In fact, studies like the Rodale trials ( show that after a three-year transition period, organic yields equalled conventional yields What is more, the study showed organic crops were more resilient. Organic corn yields were 31 per cent higher than conventional in years of drought.
These drought yields are remarkable when compared to genetically modified (GM) "drought tolerant" varieties, which showed increases of only 6.7 per cent to 13.3 per cent over conventional (non-drought resistant) varieties.
More important than yield, from the farmer's perspective, is income, and here organic is clearly superior. The 30-year comparison showed organic systems were almost three times as profitable as the conventional systems. The average net return for the organic systems was $558/acre/ year versus just $190/acre/year for the conventional systems. The much higher income reflects the premium organic farmers receive and consumers pay for.
But even without a price premium, the Rodale study found organic systems are competitive with the conventional systems because of marginally lower input costs.
The most profitable grain crop was the organically grown wheat netting $835/acre/year. Interestingly, no-till conventional corn was the least profitable, netting just $27/acre/year. The generally poor showing of GM crops was striking; it echoed a study from the University of Minnesota that found farmers who cultivated GM varieties earned less money over a 14-year period than those who continued to grow non-GM crops.
Importantly, the Rodale study, which started in 1981, found organic farming is more sustainable than conventional systems.
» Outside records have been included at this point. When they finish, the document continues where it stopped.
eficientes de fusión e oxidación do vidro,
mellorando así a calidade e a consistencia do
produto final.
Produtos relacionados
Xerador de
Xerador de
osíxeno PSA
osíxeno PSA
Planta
They found, for example, that:

. Organic systems used 45 per cent less energy than conventional.

. Production efficiency was 28 per cent higher in the organic systems, with the conventional no-till system being the least efficient in terms of energy usage.
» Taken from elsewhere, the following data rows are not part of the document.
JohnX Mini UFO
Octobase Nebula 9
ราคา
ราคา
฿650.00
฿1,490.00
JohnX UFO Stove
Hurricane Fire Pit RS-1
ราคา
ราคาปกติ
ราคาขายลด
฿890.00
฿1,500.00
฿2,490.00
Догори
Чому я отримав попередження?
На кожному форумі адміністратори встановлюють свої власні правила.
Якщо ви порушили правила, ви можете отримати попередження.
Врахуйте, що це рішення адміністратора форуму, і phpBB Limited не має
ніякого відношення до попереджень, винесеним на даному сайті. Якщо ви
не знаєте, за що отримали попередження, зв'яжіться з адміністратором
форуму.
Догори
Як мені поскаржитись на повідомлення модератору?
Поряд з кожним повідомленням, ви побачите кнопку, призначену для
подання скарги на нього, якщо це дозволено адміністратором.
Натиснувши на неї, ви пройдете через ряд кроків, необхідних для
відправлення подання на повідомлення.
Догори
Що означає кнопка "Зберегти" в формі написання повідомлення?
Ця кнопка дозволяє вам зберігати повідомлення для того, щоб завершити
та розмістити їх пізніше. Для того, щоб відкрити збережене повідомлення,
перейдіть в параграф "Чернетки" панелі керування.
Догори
. Soil health in the organic systems has increased over time while the conventional systems remain essentially unchanged. One measure of soil health is the amount of carbon contained in the soil. Carbon performs many crucial functions: acting as a reservoir of plant nutrients, binding soil particles together, maintaining soil temperature, providing a food source for microbes, binding heavy metals and pesticides, and influencing water holding capacity and aeration. The trials compared different types of organic and conventional systems; carbon increase was highest in the organic manure system, followed by the organic legume system. The conventional system has shown a loss in carbon in recent years.

. Organic fields increased groundwater recharge and reduced run-off. Water volumes percolating through the soil were 15-20 per cent higher in the organic systems. Rather than running off the surface and taking soil with it, rainwater recharged groundwater reserves in the organic systems, with minimal erosion.
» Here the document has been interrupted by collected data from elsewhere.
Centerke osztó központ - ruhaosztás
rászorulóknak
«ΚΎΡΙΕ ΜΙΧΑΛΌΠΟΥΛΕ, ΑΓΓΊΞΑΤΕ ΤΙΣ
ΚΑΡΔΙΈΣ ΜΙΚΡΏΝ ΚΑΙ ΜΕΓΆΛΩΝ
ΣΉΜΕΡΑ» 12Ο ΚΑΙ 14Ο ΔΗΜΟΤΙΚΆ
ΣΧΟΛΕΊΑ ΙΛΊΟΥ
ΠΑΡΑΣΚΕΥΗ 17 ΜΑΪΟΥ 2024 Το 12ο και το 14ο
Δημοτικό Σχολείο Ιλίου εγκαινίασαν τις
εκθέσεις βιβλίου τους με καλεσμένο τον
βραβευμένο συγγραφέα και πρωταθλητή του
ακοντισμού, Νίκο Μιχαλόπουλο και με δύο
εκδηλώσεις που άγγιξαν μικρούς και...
Organic farming also helps sustain rural communities by creating more jobs; a UN study shows organic farms create 30 per cent more jobs per hectare than nonorganic. More of the money in organic farming goes to paying local people, rather than to farm inputs.
With results like these, why does conventional wisdom favour chemical farming? Vested interests. Organic farming keeps more money on the farm and in rural communities and out of the pockets of chemical companies. As the major funders of research centres and universities, and major advertisers in the farm media, they effectively buy a pro-chemical bias.
Still, the global food security community, which focuses on poor farmers in developing countries, is shifting to an organic approach. Numerous independent studies show that small scale, organic farming is the best option for feeding the world now and in the future. In fact, agroecological farming methods, including organic farming, could double global food production in just 10 years, according to one UN report.